10年や20年なら良いのかもしれない。それくらいの時間であれば、確保する手立てはいくらでも見つかった。
だけど、結婚というものを考えた時、それが現実となりそうな年齢になった時。私達にはどうやって対処すれば良いのか分からなかった。
私はアリサちゃんの恋人で、アリサちゃんは私の恋人。友達として付き合うのなら、結婚もなにも関係ないのだけど。
――もう1人、誰かを愛さなくてはいけない。
私達は同姓で、女の子。
重くのしかかる現実は、払いのけることが出来なくて、私達の心を圧迫し続けた。
アリサちゃんと私は愛し合っている、だけどそれだけでは許されない。
愛し合っていても、他に好きな人がいなければいけない。
感情の伴わない、愛のない浮気を強制される状態。
それを突き付けられた時は、2人して泣いたんだ。私達が一緒にいられない理由に、2人で泣いた。
傍にいて、触れられる距離にいたのに、お互いの心が遠く感じられたの。
打開策が見つからなくて、重たい気持ちを引きずる日々だけが続いたある日、私達は気づいた。
私達が結婚を迫られる状況というのは、世間体によるものであって、私達の心が離れてしまった結果ではないと。
結婚という選択肢を打開するのは難しいけれど、選択肢自体を消してしまうのは難しくないって。
私達がどれだけ愛し合っているのかを、見せつければ良い。
誰かが入り込む余地なんてないと、思い知らせれば良い。
その上で、反対する人が現れないように、節度を持って綺麗な付き合い方をすればいいんだって。
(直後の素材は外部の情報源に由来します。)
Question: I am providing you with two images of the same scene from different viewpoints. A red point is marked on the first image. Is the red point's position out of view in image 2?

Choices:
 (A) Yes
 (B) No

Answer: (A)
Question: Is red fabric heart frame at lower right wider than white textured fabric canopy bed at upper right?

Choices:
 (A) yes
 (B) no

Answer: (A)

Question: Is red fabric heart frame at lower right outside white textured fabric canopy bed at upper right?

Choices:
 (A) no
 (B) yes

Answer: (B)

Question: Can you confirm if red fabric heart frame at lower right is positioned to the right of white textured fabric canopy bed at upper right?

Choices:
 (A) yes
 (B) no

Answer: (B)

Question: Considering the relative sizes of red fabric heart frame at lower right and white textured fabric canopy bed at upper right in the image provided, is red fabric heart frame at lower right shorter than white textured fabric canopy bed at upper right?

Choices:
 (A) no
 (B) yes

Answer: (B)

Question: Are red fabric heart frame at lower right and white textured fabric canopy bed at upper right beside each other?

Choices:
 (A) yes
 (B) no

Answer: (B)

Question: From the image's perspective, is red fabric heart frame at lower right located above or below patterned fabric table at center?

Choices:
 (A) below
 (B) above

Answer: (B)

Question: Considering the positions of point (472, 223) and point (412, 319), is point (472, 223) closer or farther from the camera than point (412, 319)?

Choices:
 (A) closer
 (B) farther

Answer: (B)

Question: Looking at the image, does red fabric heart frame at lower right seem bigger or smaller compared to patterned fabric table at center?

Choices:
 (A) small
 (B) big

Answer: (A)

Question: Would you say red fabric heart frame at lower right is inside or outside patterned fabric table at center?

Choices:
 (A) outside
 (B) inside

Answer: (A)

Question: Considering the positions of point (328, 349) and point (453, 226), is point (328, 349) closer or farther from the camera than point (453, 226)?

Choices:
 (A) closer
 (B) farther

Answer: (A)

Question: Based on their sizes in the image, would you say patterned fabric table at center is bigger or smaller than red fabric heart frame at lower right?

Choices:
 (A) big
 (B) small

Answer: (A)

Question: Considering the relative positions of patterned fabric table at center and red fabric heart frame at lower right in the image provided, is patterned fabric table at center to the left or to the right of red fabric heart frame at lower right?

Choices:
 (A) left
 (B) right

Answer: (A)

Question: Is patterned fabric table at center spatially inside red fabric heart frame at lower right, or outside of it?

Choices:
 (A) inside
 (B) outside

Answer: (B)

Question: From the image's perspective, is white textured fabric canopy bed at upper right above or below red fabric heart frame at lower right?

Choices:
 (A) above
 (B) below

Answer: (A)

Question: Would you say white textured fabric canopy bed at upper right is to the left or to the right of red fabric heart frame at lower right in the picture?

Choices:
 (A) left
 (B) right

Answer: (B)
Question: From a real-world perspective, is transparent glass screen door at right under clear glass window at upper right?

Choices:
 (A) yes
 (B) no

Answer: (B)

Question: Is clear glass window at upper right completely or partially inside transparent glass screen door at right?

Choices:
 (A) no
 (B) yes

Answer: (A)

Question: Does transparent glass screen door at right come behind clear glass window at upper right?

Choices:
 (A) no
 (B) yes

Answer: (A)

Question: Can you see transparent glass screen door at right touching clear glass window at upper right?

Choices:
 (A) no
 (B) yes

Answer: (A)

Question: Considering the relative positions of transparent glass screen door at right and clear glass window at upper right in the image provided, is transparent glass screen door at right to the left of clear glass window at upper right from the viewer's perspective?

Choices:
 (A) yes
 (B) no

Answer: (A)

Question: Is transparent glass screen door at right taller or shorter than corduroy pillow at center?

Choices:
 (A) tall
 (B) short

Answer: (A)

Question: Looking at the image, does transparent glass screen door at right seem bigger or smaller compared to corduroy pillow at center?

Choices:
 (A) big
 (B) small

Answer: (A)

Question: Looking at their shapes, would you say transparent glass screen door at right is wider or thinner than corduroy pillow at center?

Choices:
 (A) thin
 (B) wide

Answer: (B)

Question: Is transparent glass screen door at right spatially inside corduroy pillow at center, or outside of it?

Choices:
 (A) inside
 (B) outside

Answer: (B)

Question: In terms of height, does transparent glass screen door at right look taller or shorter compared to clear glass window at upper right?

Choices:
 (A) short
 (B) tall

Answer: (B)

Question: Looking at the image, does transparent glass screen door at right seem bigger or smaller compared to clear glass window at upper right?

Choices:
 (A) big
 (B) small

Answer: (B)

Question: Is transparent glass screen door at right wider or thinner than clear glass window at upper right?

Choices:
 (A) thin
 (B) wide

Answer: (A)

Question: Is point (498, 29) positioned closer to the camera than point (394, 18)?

ちょっと疲れるかもしれないけれど、これが最大の妥協案だと思うから。私達が考え付いた最善の策だったから。
いつまでも傍にいる為に、必要な努力であれば私達は惜しまない。
それが幸せになる為の手段でもあり、幸せであることの証でもあるのだから。
私も、アリサちゃんに負けないように頑張るからね。